===== RECORD SET =====

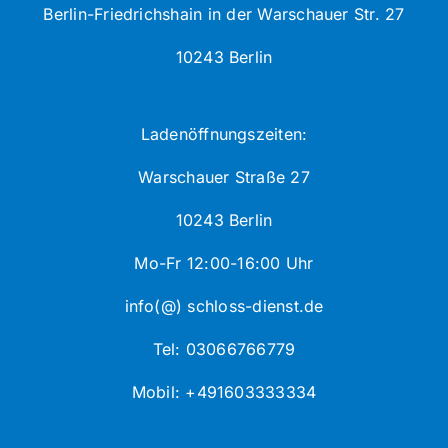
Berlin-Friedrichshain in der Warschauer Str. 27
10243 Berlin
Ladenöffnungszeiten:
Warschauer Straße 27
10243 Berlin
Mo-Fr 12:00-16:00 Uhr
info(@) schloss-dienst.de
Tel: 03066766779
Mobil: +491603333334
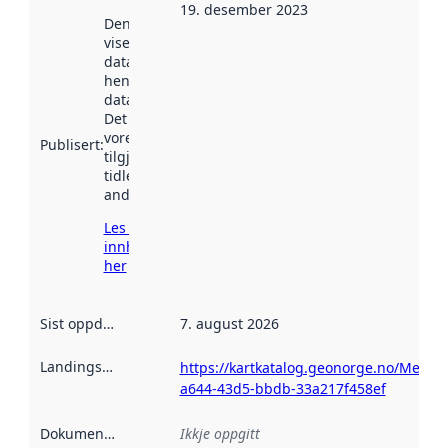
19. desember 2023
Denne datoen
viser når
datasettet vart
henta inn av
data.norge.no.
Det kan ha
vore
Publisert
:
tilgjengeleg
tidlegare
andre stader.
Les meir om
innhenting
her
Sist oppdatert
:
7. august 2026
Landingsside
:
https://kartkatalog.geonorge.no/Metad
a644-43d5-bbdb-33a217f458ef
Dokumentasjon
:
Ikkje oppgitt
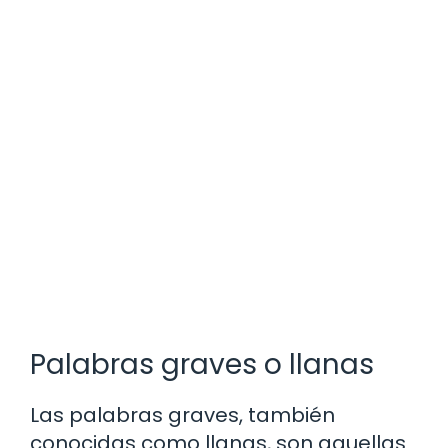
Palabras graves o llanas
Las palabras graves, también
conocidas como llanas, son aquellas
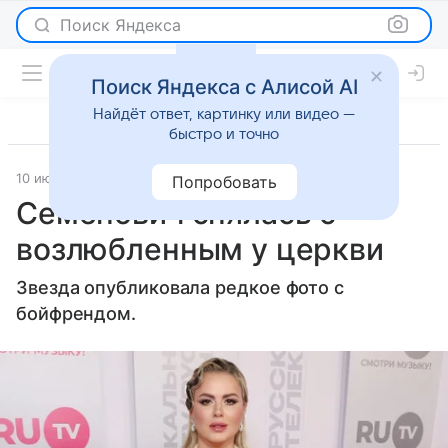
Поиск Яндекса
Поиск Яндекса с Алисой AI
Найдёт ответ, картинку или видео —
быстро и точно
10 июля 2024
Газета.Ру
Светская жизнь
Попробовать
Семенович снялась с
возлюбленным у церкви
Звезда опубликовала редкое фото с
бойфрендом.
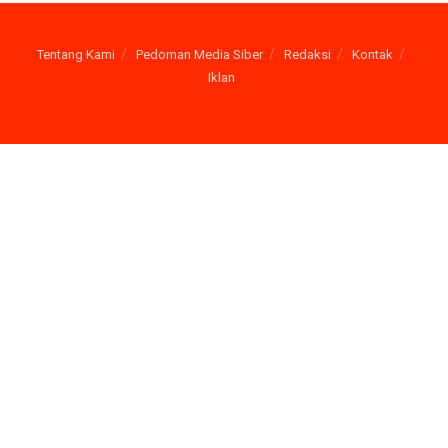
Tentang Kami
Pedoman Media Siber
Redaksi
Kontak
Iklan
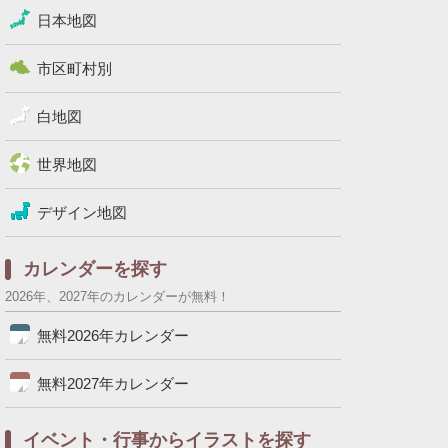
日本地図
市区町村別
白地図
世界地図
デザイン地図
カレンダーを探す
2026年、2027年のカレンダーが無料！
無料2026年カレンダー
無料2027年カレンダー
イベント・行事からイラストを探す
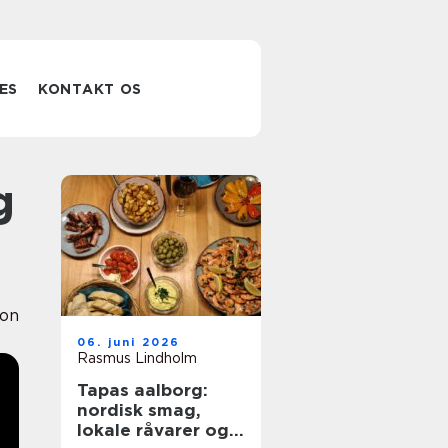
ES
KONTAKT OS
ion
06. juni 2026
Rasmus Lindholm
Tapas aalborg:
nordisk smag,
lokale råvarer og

=====
===== RECORD SET =====

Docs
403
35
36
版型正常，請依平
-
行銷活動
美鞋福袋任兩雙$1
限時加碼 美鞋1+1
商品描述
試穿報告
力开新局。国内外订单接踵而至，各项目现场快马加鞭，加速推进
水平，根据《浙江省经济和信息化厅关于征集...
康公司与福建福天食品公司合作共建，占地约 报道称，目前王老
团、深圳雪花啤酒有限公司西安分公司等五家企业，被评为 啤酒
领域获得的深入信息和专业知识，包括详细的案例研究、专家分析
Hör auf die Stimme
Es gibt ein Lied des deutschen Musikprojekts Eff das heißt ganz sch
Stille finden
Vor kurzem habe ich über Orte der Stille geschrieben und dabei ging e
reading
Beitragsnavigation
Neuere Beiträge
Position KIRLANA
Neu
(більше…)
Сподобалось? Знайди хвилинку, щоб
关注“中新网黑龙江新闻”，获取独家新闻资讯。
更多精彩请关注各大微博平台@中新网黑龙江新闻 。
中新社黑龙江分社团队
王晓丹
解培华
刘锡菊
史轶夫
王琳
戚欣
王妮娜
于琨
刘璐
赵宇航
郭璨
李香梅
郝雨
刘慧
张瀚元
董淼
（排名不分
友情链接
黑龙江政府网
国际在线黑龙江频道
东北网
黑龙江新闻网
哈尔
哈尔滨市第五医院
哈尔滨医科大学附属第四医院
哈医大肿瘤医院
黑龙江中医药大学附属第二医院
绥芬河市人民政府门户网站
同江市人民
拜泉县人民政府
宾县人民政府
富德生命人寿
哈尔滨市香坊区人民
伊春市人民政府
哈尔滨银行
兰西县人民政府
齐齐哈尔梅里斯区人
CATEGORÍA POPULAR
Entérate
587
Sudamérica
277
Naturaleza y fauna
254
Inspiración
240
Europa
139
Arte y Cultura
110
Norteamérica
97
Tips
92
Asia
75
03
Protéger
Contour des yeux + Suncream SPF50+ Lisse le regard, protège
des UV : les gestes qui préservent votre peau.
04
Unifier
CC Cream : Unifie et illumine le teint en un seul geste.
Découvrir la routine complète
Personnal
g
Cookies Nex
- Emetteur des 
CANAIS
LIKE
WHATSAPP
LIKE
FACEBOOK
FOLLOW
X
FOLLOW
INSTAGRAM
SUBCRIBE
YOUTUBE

=====

WORK REQUIRED:
Copy each line in the listing where "Яндекса" appears.

TASK RESPONSE:
Поиск Яндекса
Поиск Яндекса с Алисой AI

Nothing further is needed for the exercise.